What to do =>
• 1. Answer these questions about the Linux thread:
(a) For how many years has one commenter relied on Mint for general purpose use?
(b) What tool does one commenter ask readers to use?
(c) What does a live disc let you run without installing it?
• 2. Does each statement agree with the Linux thread? Give yes or no, and quote the words that decide it.
(a) One commenter has used PopOS personally.
(b) The commenter who mains Mint also prefers it on servers.
(c) NetBoot.xyz spares you from burning many discs to try different types of Linux.
• 3. Copy the part of the Linux thread starting with "Follow the comments" and going on through "a different Linux.".
=== Selected text ===
I've seen some people say that immutable distros aren't good for beginners. I'm really not sure why. My best guess is because they're not the norm and you might run into support issues if things do go wrong.
If all of that sounds too scary then Linux Mint is a good choice. Never used PopOS myself but I hear that's a good starter OS too.
Yes. I main Mint in my laptop, and it's been my go-to for general purpose use (gaming included) for the past 10-15 years. On servers I prefer other distros, but Mint has consistently been the one that works best out of the box in a laptop desktop environment.
Parroting the no need to code.
Follow the comments about trying a distro/type of Linux.
Something you may not know is what is called a live disc. You can run a type of Operating system without installing it. This lets you try it out without actually installing anything. However know that if you install a program to try out it will it safe when you reboot or shut down.
Please use this. NetBoot.xyz
It essentially lets you burn a cd that you boot from. This then lets you try out countless types of Linux before you install them. This way you don’t need to burn 20 discs or flash a new usb drive each time you want to try a different Linux.
Try installing mint! Make sure you've cleared everything you want from the hard-drive before you start (and decide now if you're going to dual-boot. If so, clear up space so you can do the partitioning you want before you start the process.)
=== Data supplied ===
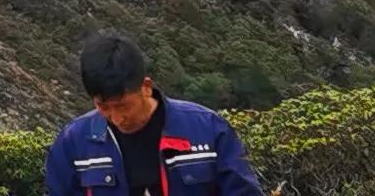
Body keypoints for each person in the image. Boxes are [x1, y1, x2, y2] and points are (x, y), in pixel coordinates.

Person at [43, 31, 262, 196]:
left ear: (146, 86)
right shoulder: (73, 144)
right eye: (103, 107)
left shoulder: (208, 130)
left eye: (123, 106)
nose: (117, 118)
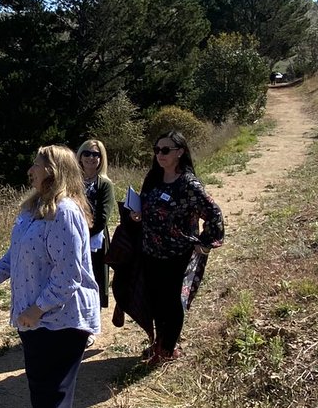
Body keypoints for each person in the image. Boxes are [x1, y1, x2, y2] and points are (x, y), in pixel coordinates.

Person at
===
Answer list =>
• 1.
(a) 10-15 years
(b) NetBoot.xyz
(c) A type of operating system

• 2.
(a) No: "Never used PopOS myself"
(b) No: "On servers I prefer other distros"
(c) Yes: "This way you don’t need to burn 20 discs or flash a new usb drive each time you want to try a different Linux."

• 3.
Follow the comments about trying a distro/type of Linux.
Something you may not know is what is called a live disc. You can run a type of Operating system without installing it. This lets you try it out without actually installing anything. However know that if you install a program to try out it will it safe when you reboot or shut down.
Please use this. NetBoot.xyz
It essentially lets you burn a cd that you boot from. This then lets you try out countless types of Linux before you install them. This way you don’t need to burn 20 discs or flash a new usb drive each time you want to try a different Linux.